** Exercise passage **
--

It was this seamless blending of arts industry, non-arts expertise, and scholarship that was particularly compelling in this suite of seminars. Common issues were highlighted and framed through research and theory, in addition to experience, by David Teevan, who (in Session 3), borrowing from Victor Turner (1969), summarised the focus of the festival as creating a space for “communitas”. A well-used term by scholars, but the (2012) work of anthropologist Edith Turner is particularly apt here: she views communitas as an “inspired fellowship” and an instigator of collective joy. Illustrated by the examples provided in Pathways 2021, both fellowship and joy persisted in the festival offerings of 2020 and 2021.
Reflecting on engaging with audience and performers, Pathways considered both the local and the global. Lorraine Maye (Session 4, April 21st 2021) talked through event examples that were rooted in local communities and spoke to the ways in which Cork Midsummer Festival had reimagined annual events during national lockdowns. Although creating the same levels of trust with local and international partners over Zoom calls was explored as an issue throughout the Pathways sessions, it was clear to see that many festivals had mindfully engaged with local and international audiences, partners, and performers in compelling and efficacious ways.
In our own FestiVersities research, we are interested in tracking the ways in which issues of Diversity, Equity and Inclusion have continued to thread through the activities and future plans of festivals during the COVID-19 pandemic. This was most clearly explored in Padraig Naughton’s (Arts and Disability Ireland) presentation, with Naughton observing that a movement online does not naturally translate into increased access for all (Session 3). Whilst few online performances have offered audio description, captioned events, included sign language interpreters, or organized relaxed performances, in our own research we have experienced festival platforms that do offer a range of access-focused personalisation options, to include those which support neurodivergent audience members. However, as Padraig made clear to us all, digital spaces and festival models offer both solutions and further issues in relation to access, and that we must all be careful to question our assumptions about who is included and excluded. And when the time comes to pivot back to live offerings, we should all be asking what elements could we maintain for optimum inclusion.

--

** Source data **
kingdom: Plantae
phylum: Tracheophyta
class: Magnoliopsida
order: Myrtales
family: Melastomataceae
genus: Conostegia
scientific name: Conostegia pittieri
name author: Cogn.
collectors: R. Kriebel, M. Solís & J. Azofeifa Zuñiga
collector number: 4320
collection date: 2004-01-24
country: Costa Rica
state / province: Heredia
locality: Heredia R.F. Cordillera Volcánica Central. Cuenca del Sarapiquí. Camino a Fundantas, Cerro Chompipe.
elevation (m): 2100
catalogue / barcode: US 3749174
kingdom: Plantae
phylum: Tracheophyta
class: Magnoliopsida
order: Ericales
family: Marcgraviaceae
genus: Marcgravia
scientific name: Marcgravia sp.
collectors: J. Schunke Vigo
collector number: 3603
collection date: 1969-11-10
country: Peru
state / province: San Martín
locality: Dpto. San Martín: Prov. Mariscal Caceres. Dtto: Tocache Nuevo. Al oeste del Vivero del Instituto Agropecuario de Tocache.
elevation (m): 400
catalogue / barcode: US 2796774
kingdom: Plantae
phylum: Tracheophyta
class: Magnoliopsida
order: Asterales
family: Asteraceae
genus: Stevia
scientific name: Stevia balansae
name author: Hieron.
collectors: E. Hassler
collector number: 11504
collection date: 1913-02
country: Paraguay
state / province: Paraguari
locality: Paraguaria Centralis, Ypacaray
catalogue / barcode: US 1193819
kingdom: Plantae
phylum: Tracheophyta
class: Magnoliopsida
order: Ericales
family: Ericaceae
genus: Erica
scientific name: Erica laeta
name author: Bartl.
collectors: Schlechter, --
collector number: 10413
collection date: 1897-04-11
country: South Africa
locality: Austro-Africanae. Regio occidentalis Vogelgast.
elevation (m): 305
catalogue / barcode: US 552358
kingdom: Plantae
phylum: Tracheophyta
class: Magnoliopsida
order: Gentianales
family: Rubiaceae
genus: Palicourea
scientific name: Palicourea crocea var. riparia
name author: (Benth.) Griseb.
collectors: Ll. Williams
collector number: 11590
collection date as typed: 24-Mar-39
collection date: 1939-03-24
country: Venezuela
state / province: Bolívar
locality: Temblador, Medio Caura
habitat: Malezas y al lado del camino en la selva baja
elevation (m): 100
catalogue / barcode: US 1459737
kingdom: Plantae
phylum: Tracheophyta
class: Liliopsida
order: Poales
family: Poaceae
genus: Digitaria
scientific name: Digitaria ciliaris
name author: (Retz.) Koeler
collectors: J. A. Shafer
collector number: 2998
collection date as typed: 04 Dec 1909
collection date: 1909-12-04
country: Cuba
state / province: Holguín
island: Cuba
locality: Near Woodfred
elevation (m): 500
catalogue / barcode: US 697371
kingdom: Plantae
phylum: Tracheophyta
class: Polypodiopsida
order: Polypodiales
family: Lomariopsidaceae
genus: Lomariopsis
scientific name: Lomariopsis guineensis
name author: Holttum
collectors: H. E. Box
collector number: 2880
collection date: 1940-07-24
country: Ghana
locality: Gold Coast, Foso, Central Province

--

** To do **
A: In the Pathways passage, how does Edith Turner view communitas?
B: Please switch "fellowship" to "companionship" and write out the Pathways passage from "It was this" to "2020 and 2021.".
The data plays no part in this.

** Answers by item number **
A: She views it as an "inspired fellowship" and an instigator of collective joy.

B:
It was this seamless blending of arts industry, non-arts expertise, and scholarship that was particularly compelling in this suite of seminars. Common issues were highlighted and framed through research and theory, in addition to experience, by David Teevan, who (in Session 3), borrowing from Victor Turner (1969), summarised the focus of the festival as creating a space for “communitas”. A well-used term by scholars, but the (2012) work of anthropologist Edith Turner is particularly apt here: she views communitas as an “inspired companionship” and an instigator of collective joy. Illustrated by the examples provided in Pathways 2021, both companionship and joy persisted in the festival offerings of 2020 and 2021.